23 Jun 2009

Serializable Closures in PLT Scheme

posted by Jay McCarthy

PLT Scheme supports an extensible serialization system for structures. A structure is serializable if it has a prop:serializable property. There are many properties in PLT Scheme for other extensions, such as applicable structures and custom equality predicates.

The PLT Web application development framework uses these features to provide serializable continuations through a number of source transformations and a serializable closure structure.

Warning: This remainder post refers to features only available in the latest SVN revision of PLT Scheme.

I’ve recently made these closures more accessible to non-Web programs through web-server/lang/serial-lambda. Here’s a demo:

#lang scheme
(require web-server/lang/serial-lambda
         scheme/serialize)

(define f
  (let ([z 5])
    (serial-lambda
     (x y)
     (+ x y z))))

(define (test-it)
  (printf "~S~n" (f 1 2))
  (let ([fs (serialize f)])
    (printf "~S~n" fs)
    (let ([df (deserialize fs)])
      (printf "~S~n" df)
      (printf "~S~n" (df 1 2)))))

> (test-it)
8
((2) 1 ((#"/Users/jay/Dev/svn/plt/collects/web-server/exp/test-serial.ss" . "lifted.6")) 0 () () (0 5))
#(struct:7a410aca70b31e88b4c2f0fe77fa7ffe:0 #)
8

Now, let’s see how it is implemented. web-server/lang/serial-lambda is thin wrapper around web-server/lang/closure, which has two syntax transformer functions: define-closure! which defines the closure structure and make-closure which instantiates the closure. (The two tasks are separated to easily provide a user top-level definition syntax for named closures with different free identifires, rather than simply anonymous lambdas with fixed free identifiers.)

make-closure does the following:

Expands the procedure syntax using local-expand, so it can use free-vars to compute the free identifires.
Uses define-closure! to define the structure and get the name for the constructor.
Instantiates the closure with the current values of the free identifiers.

The more interesting work is done by define-closure!. At a high-level, it needs to do the following:

Create a deserialization function.
Create a serialization function that references the deserializer.
Define the closure structure type that references the serializer.
Provide the deserializer from the current module so that arbitrary code can deserialize instances of this closure type.

These tasks are complicated in a few ways:

The deserializer needs the closure structure type definition to create instances and the serializer needs the closure structure type to access their fields.
The serializer needs the syntactic identifier of the deserializer so that scheme/serialize can dynamic-require it during deserialization.
The deserializer must be defined at the top-level, so it may be provided.
All this may occur in a syntactic expression context.

Thankfully, the PLT Scheme macro system is powerful to support all this.

syntax-local-lift-expression allows a syntax transformer to lift an expression to the top-level of a module and returns the identifier it is bound to.
syntax-local-lift-values-expression (added in 4.2.0.3) provides the same for expressions that return multiple values, such as make-struct-type, which is used to define structures.
syntax-local-lift-provide (added in 4.2.0.4) allows a syntax transformer to lift a provide to the top-level.

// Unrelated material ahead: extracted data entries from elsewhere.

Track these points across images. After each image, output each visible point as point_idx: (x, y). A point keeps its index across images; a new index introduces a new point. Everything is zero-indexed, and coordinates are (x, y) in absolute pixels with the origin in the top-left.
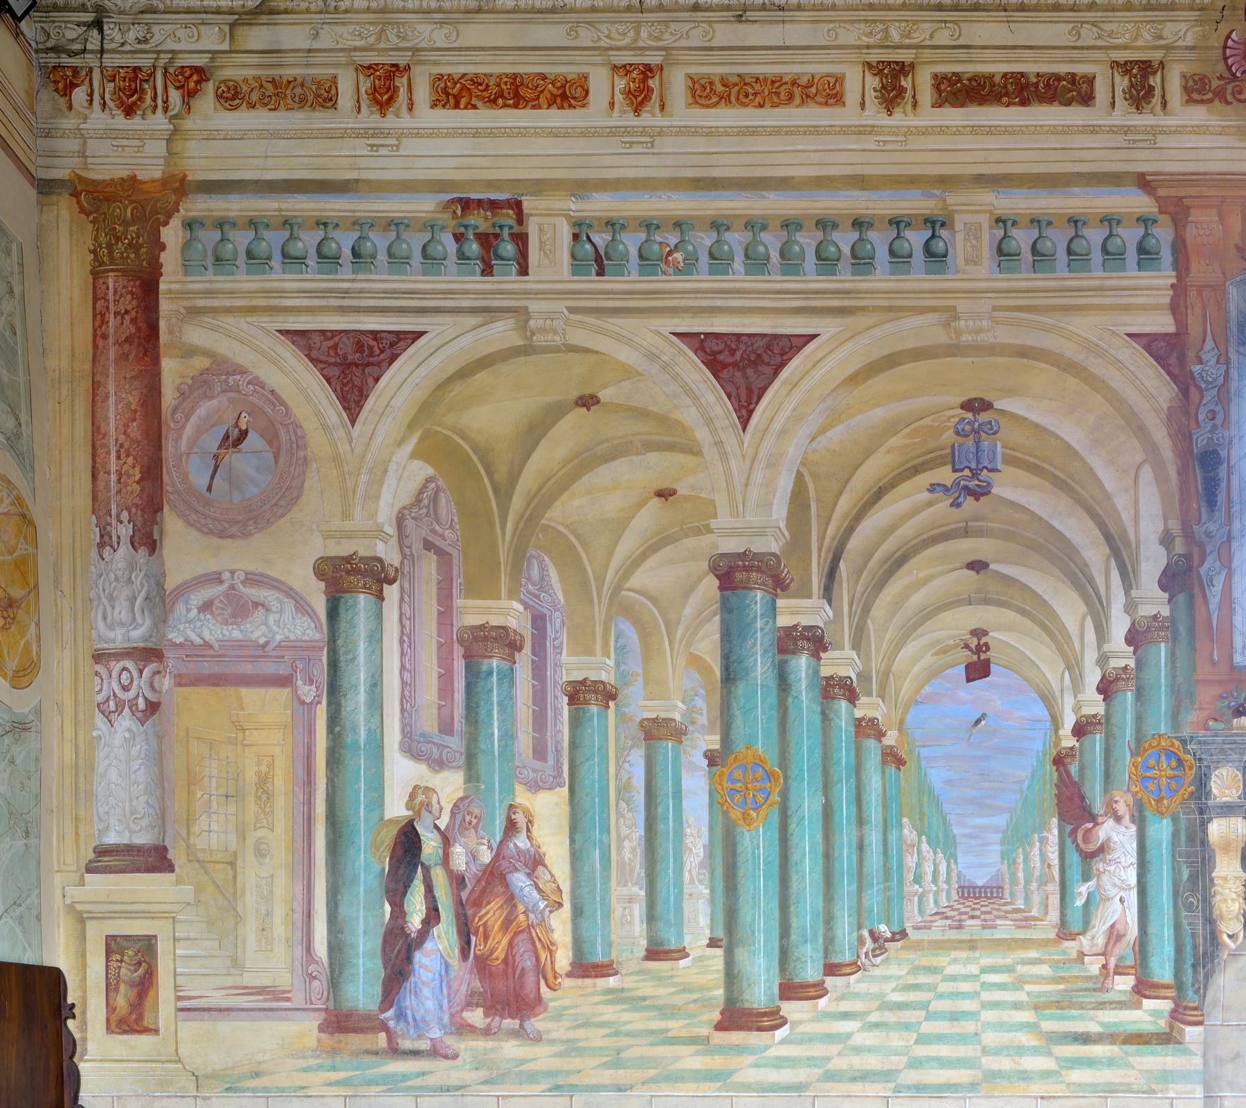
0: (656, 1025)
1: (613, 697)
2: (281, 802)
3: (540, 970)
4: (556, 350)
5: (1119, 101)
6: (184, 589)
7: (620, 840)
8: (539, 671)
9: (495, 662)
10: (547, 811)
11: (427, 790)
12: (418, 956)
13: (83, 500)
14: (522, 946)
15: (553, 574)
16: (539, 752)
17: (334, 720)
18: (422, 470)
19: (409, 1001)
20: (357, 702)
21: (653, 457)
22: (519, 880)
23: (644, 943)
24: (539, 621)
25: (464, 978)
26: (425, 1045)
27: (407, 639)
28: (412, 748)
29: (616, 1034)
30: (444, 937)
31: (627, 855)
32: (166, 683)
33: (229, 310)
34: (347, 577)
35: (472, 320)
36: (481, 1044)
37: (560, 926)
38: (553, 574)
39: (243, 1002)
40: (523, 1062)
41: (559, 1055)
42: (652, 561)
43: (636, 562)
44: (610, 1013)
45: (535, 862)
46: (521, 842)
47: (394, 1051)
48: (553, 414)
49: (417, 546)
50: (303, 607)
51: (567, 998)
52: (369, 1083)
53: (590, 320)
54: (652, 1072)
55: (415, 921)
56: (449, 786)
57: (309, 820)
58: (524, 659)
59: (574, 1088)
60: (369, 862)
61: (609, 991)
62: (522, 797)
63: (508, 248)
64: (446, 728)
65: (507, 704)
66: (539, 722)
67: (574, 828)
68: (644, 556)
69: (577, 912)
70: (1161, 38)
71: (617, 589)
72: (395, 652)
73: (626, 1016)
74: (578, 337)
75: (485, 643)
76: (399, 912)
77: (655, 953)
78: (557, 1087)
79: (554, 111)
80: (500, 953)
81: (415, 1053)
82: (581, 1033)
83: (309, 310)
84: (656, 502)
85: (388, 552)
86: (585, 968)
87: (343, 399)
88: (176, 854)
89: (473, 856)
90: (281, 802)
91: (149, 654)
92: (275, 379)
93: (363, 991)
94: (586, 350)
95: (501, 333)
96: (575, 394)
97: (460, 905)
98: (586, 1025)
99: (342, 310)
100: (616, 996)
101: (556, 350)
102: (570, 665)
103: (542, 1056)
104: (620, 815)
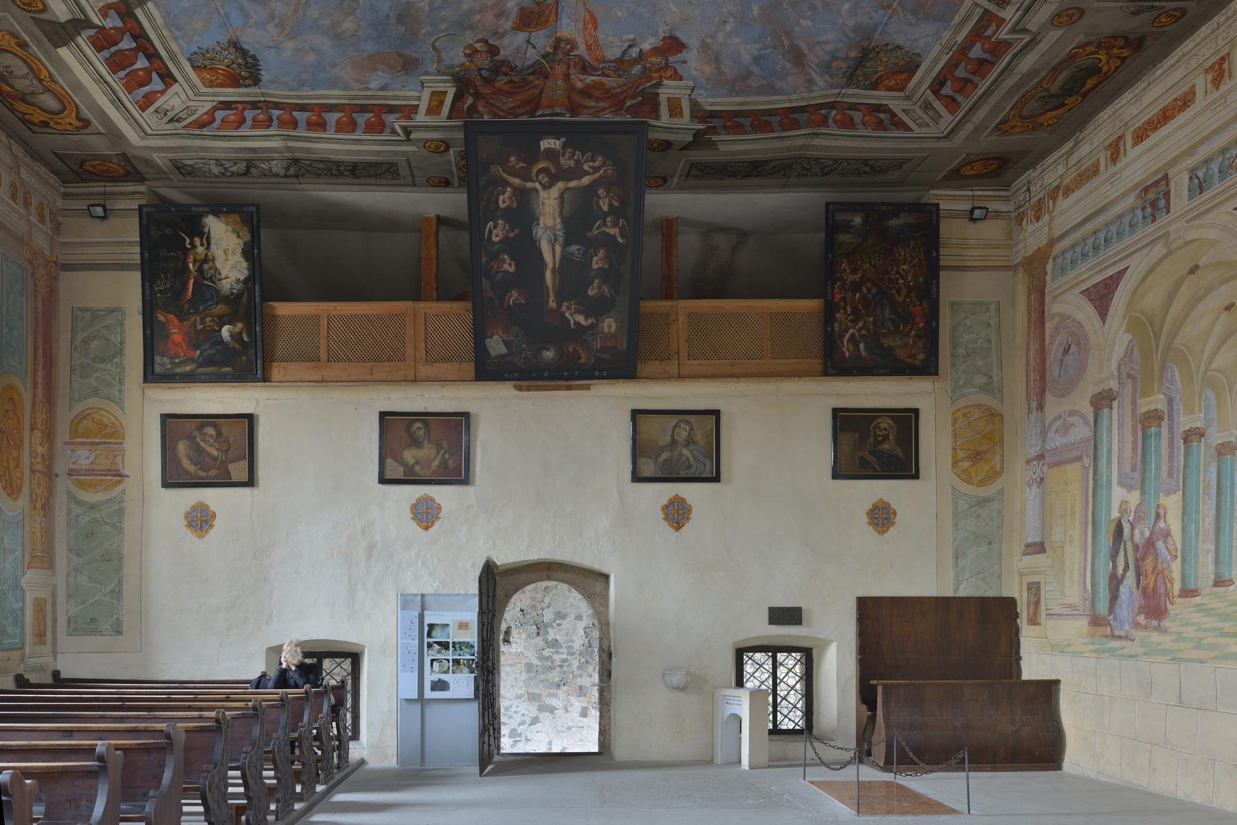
0: (1218, 625)
1: (1202, 435)
2: (1078, 516)
3: (1167, 594)
4: (1180, 248)
5: (919, 103)
6: (1051, 424)
7: (1204, 517)
8: (1171, 427)
9: (1153, 429)
10: (1172, 503)
11: (1127, 502)
12: (1121, 588)
13: (1024, 396)
14: (1160, 581)
15: (1177, 374)
16: (1170, 475)
17: (1095, 473)
18: (1128, 337)
19: (1118, 611)
20: (1103, 461)
21: (1224, 288)
22: (1160, 545)
23: (1213, 576)
24: (1170, 401)
25: (1138, 600)
26: (1123, 634)
27: (1121, 426)
28: (1122, 484)
29: (1199, 630)
30: (1131, 574)
31: (1207, 526)
32: (1046, 468)
33: (1065, 291)
34: (1102, 401)
35: (1146, 251)
36: (1143, 634)
37: (1176, 567)
38: (1177, 374)
39: (1065, 611)
40: (1160, 644)
41: (1174, 641)
42: (1222, 350)
43: (1214, 354)
44: (1197, 618)
45: (1167, 534)
46: (1161, 524)
47: (1114, 637)
48: (1179, 283)
49: (1124, 376)
50: (1086, 423)
51: (1179, 609)
52: (1104, 652)
53: (1196, 222)
54: (1216, 653)
55: (1120, 571)
56: (1134, 498)
57: (1086, 523)
58: (1165, 423)
59: (1181, 659)
60: (1106, 541)
61: (1197, 605)
62: (1163, 500)
63: (1162, 203)
64: (1134, 470)
65: (1158, 446)
66: (1171, 457)
67: (1184, 514)
68: (1219, 348)
69: (1184, 560)
70: (367, 89)
71: (1206, 371)
72: (1118, 436)
73: (1205, 620)
74: (1191, 235)
75: (1154, 417)
76: (1115, 567)
77: (1218, 583)
78: (1174, 659)
79: (1182, 114)
80: (1151, 586)
81: (1120, 637)
82: (1184, 629)
83: (1090, 277)
84: (1225, 314)
85: (1113, 384)
86: (1187, 593)
87: (1100, 315)
88: (1047, 546)
89: (1142, 534)
90: (1078, 516)
91: (1041, 457)
92: (1079, 316)
93: (1102, 607)
94: (1193, 241)
95: (1159, 250)
96: (1187, 269)
97: (1137, 560)
98: (1186, 624)
99: (1100, 271)
100: (1200, 608)
101: (1180, 248)
102: (1185, 422)
103: (1166, 641)
104: (1204, 503)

The only complicated piece is allowing the deserializer and serializer to refer to the closure structure constructor and accessors. This is easily accomplished by first defining lifting boxes that will hold these values and initializing them when the structure type is defined. This is safe because all accesses to the boxes are under lambdas that are guaranteed not to be run before the structure type is defined.

An aside on the closure representation. The closure is represented as a structure with one field: the environment. The environment is represented as a thunk that returns n values, one for each of the free identifiers. This ensures that references that were under lambdas in the original syntax, remain under lambdas in the closure construction, so the serializable closures work correctly inside letrec. This thunk is applied by the serializer and the free values are stored in a vector. The closure also uses the prop:procedure structure property to provide an application function that simply invokes the environment thunk and binds its names, then applys the original procedure syntax to the arguments.

An aside on the serializer. The deserializer is bound to lifted identifier which is represented in PLT Scheme as an unreadable symbol. Version 4.2.0.5 added support for (de)serializing these.

Awesome. Serialization is one of the things I’m looking for right now, so I’m glad my favorite distro is making it easier.

— Zachary, 3 January 2010

This is very, very, shiny. I might use this in my master’s thesis.

— Alex, 12 February 2010